##### Passage

Comment by gkoberger

Comment by gkoberger 19 hours ago

17 replies

If Anthropic wants to own code development in the future, owning the full platform (including the runtime) makes sense.

Programming languages all are a balance between performance/etc and making it easy for a human to interact with. This balance is going to shit as AI writes more code (and I assume Anthropic wants a future where humans might not even see the code, but rather an abstraction of it... after all, all code we look at is an abstraction on some level).

hobofan 19 hours ago

Even outside of code development, Anthropic seems to be very strongly leaning into code interpreter over native tool calling for advancing agentic LLM abilities (e.g. their "skills" approach). Given that those necessitate a runtime of sorts, owning/having access to a runtime like Bun that could e.g. allow them to very seamlessly integrate that functionality into their products better, this acquisition doesn't seem like the worst idea.

##########
##### Information provided

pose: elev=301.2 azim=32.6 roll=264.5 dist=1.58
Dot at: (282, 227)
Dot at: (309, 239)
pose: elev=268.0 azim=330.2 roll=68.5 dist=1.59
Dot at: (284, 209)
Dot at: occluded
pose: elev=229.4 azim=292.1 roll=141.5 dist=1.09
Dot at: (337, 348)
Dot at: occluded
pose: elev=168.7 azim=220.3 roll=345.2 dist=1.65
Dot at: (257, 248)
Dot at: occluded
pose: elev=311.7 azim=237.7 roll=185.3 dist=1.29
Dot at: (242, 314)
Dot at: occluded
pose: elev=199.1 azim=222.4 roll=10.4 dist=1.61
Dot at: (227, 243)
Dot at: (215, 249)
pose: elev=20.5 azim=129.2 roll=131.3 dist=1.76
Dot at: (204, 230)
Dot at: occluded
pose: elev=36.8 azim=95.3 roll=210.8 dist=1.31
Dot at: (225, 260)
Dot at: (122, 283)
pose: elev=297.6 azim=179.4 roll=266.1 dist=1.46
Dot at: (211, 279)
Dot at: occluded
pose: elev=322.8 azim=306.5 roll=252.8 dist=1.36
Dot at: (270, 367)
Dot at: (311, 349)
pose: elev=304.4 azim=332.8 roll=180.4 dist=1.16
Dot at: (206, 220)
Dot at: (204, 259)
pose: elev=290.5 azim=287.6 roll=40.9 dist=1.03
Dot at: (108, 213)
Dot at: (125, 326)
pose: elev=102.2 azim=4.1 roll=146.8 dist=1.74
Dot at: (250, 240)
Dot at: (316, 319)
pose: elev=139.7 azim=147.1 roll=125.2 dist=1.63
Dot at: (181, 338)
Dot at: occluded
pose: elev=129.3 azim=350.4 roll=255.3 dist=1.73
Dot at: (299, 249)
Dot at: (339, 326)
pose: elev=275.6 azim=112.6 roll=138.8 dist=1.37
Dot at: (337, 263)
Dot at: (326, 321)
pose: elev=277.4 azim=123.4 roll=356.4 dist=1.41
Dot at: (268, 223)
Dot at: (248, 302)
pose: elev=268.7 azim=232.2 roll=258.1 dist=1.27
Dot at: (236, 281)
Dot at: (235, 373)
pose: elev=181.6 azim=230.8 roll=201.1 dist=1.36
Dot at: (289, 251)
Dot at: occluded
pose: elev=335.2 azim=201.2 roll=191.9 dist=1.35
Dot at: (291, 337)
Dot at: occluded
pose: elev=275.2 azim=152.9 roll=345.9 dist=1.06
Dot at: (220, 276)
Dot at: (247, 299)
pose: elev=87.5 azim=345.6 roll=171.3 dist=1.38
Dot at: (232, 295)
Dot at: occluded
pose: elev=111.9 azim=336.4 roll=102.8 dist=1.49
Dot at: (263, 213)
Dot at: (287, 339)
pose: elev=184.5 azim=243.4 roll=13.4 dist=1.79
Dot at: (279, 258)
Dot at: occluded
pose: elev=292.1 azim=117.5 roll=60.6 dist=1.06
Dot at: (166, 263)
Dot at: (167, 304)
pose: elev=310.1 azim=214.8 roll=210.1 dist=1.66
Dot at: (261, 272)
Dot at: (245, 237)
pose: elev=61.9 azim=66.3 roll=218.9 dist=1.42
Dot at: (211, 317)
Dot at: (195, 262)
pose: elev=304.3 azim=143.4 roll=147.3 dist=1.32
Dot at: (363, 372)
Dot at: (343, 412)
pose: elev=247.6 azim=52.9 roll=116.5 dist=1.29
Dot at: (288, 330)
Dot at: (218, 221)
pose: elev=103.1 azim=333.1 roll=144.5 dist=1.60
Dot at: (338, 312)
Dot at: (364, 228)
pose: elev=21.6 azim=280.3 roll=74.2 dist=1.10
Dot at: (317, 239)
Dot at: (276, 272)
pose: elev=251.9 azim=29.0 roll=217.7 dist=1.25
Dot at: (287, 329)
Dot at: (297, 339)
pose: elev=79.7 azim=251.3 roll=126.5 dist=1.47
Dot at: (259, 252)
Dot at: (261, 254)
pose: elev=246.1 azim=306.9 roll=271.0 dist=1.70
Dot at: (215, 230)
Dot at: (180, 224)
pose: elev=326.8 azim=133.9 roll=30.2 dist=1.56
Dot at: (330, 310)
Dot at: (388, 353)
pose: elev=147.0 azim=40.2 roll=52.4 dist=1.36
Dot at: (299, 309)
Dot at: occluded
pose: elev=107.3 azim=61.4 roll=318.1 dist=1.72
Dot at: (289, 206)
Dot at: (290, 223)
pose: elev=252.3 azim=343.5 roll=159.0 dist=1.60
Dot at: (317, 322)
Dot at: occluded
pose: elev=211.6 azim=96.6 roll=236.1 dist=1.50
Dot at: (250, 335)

##########

- **Instructions**:
1 – In the comment thread, which runtime does hobofan say Anthropic could own or gain access to?
2 – Go on with the comment thread about Anthropic and the Bun runtime from the point where it stops.
The records were drawn from a separate source.

- **Answers by item**:
1 – Bun.

2 –
Kwpolska 19 hours ago

They will own it, and then what? Will Claude Code end every response with "by the way, did you know that you can switch to bun for 21.37x faster builds?"

  • BoorishBears 19 hours ago

    They're baking the LORA as we speak, and it'll default to `bun install` too

singularity2001 19 hours ago

   "the full platform"
there are more languages than ts though?

Acquisition of Apple Swift division incoming?

  • gkoberger 18 hours ago

    I think there's a potential argument to be made that Anthropic isn't trying to make it easier to write TS code, but rather that their goal is a level higher and the average person wouldn't even know what "language" is running it (in the same way most TS devs don't need to care the many layers their TS code is compiled via).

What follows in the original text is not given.